PASSAGE FOR REVIEW ▸
Hans, sneering at the bearded fellow, grabs the aforementioned jerkin and quickly rifles through it for the documents.

He looks over at the captive.  "I don't like the idea that someone thinks I'm using a fake name.  I mean, I *AM*, in a way.  That doesn't mean I like someone chasing me around for it."


----------



## Dr Simon (May 18, 2011)

Hans finds two pieces of paper inside the man's jerkin. One is a letter [OOC: given below; good luck in reading the handwriting!], the other a sketch that looks like Hans.

The man ignores Hans, turning to look away from him even.


----------



## airwalkrr (May 19, 2011)

*OOC:*


That's a nice handout but completely illegible. Could I get a transliteration please, or at the very least a higher res image?


----------



## FourMonos (May 19, 2011)

Garold looks over the letter, stares at the title and reads:

"For the personal attention of Herr Adolphus Kufto
The Nine Stars Coaching Inn
The Middenheim Road
Altdorf.

My dear Herr Kufto."

He looks at the bearded man, "So now we know who you are.  Want to cut to the chase and tell us what you want?"

[sblock=ooc] Still looking at leveling up Garold, feat decisions and what not.  Dr. Simon, do you have any specific rule restrictions about retraining?  He'll be ready soon! [/sblock]


----------



## FourMonos (May 19, 2011)

Not waiting for the response, Garold continues to read the rest of the letter.

REQUIRED ACTION A ▸
Could you retype the part of the forum thread that begins at the words "He looks over" and stops after the words "(May 18, 2011)"?

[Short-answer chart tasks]
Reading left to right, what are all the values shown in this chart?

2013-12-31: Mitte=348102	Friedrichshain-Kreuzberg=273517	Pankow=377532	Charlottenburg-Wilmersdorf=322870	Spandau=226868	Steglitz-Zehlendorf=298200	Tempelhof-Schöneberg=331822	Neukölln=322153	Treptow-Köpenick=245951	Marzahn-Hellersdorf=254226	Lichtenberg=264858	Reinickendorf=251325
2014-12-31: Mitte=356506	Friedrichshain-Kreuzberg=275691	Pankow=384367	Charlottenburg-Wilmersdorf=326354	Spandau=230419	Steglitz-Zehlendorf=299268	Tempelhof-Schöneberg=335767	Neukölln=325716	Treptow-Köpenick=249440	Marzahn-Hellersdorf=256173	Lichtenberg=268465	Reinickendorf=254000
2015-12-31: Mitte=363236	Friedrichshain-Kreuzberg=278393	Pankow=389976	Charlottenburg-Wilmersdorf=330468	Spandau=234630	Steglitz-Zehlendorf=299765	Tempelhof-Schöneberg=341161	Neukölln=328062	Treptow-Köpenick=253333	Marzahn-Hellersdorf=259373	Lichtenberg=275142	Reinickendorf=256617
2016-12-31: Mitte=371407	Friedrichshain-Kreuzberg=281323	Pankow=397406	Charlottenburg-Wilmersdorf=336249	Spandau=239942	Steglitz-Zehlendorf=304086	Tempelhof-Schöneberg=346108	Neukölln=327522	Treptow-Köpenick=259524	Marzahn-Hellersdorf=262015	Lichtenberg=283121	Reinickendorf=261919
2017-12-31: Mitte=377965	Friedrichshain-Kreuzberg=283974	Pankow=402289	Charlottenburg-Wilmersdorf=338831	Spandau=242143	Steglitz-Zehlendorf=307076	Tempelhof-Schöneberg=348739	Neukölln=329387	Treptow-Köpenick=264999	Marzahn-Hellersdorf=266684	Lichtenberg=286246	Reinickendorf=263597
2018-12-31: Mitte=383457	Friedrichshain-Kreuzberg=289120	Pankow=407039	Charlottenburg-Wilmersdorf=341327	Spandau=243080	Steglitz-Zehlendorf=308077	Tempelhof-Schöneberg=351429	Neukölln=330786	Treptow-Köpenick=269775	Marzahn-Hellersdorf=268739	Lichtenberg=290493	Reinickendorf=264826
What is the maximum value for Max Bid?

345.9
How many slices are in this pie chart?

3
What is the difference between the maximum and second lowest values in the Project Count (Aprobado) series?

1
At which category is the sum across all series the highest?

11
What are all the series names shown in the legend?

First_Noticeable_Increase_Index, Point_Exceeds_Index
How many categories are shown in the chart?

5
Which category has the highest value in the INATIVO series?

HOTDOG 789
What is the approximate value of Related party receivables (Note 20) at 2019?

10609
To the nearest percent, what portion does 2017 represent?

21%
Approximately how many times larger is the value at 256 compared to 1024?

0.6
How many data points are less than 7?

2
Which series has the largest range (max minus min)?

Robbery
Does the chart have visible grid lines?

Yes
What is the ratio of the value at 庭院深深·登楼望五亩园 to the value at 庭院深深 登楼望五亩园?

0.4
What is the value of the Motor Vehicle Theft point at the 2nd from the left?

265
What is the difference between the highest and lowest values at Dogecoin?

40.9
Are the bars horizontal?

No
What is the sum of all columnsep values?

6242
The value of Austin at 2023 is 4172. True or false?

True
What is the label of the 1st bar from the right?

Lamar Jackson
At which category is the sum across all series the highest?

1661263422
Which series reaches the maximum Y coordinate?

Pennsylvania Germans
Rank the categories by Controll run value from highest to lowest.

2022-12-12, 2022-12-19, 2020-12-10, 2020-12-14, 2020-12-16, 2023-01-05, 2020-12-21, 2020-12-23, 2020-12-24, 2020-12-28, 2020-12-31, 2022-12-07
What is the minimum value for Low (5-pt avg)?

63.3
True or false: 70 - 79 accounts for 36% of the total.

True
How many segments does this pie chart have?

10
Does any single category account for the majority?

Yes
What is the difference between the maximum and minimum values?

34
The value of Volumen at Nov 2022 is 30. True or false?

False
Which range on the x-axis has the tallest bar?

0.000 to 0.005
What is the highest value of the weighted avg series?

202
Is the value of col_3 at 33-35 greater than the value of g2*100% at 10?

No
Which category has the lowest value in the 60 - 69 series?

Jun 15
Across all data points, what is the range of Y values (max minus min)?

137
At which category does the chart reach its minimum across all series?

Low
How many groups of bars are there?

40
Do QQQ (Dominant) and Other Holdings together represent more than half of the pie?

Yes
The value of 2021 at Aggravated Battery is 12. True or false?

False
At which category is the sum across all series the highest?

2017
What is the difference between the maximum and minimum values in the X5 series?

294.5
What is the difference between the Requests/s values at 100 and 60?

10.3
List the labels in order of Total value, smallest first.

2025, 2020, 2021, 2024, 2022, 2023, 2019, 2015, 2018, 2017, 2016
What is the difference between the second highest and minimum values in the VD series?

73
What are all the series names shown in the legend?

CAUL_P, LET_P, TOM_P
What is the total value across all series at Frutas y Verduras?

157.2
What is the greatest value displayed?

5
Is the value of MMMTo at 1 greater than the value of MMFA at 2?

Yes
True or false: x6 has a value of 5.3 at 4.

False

REQUIRED ACTION B ▸
Repeat the records word for word, from the first line of the records through the line that contains "How many slices are in this pie chart?".

EXPECTED OUTPUT A ▸
He looks over at the captive.  "I don't like the idea that someone thinks I'm using a fake name.  I mean, I *AM*, in a way.  That doesn't mean I like someone chasing me around for it."


----------



## Dr Simon (May 18, 2011)

EXPECTED OUTPUT B ▸
Reading left to right, what are all the values shown in this chart?

2013-12-31: Mitte=348102	Friedrichshain-Kreuzberg=273517	Pankow=377532	Charlottenburg-Wilmersdorf=322870	Spandau=226868	Steglitz-Zehlendorf=298200	Tempelhof-Schöneberg=331822	Neukölln=322153	Treptow-Köpenick=245951	Marzahn-Hellersdorf=254226	Lichtenberg=264858	Reinickendorf=251325
2014-12-31: Mitte=356506	Friedrichshain-Kreuzberg=275691	Pankow=384367	Charlottenburg-Wilmersdorf=326354	Spandau=230419	Steglitz-Zehlendorf=299268	Tempelhof-Schöneberg=335767	Neukölln=325716	Treptow-Köpenick=249440	Marzahn-Hellersdorf=256173	Lichtenberg=268465	Reinickendorf=254000
2015-12-31: Mitte=363236	Friedrichshain-Kreuzberg=278393	Pankow=389976	Charlottenburg-Wilmersdorf=330468	Spandau=234630	Steglitz-Zehlendorf=299765	Tempelhof-Schöneberg=341161	Neukölln=328062	Treptow-Köpenick=253333	Marzahn-Hellersdorf=259373	Lichtenberg=275142	Reinickendorf=256617
2016-12-31: Mitte=371407	Friedrichshain-Kreuzberg=281323	Pankow=397406	Charlottenburg-Wilmersdorf=336249	Spandau=239942	Steglitz-Zehlendorf=304086	Tempelhof-Schöneberg=346108	Neukölln=327522	Treptow-Köpenick=259524	Marzahn-Hellersdorf=262015	Lichtenberg=283121	Reinickendorf=261919
2017-12-31: Mitte=377965	Friedrichshain-Kreuzberg=283974	Pankow=402289	Charlottenburg-Wilmersdorf=338831	Spandau=242143	Steglitz-Zehlendorf=307076	Tempelhof-Schöneberg=348739	Neukölln=329387	Treptow-Köpenick=264999	Marzahn-Hellersdorf=266684	Lichtenberg=286246	Reinickendorf=263597
2018-12-31: Mitte=383457	Friedrichshain-Kreuzberg=289120	Pankow=407039	Charlottenburg-Wilmersdorf=341327	Spandau=243080	Steglitz-Zehlendorf=308077	Tempelhof-Schöneberg=351429	Neukölln=330786	Treptow-Köpenick=269775	Marzahn-Hellersdorf=268739	Lichtenberg=290493	Reinickendorf=264826
What is the maximum value for Max Bid?

345.9
How many slices are in this pie chart?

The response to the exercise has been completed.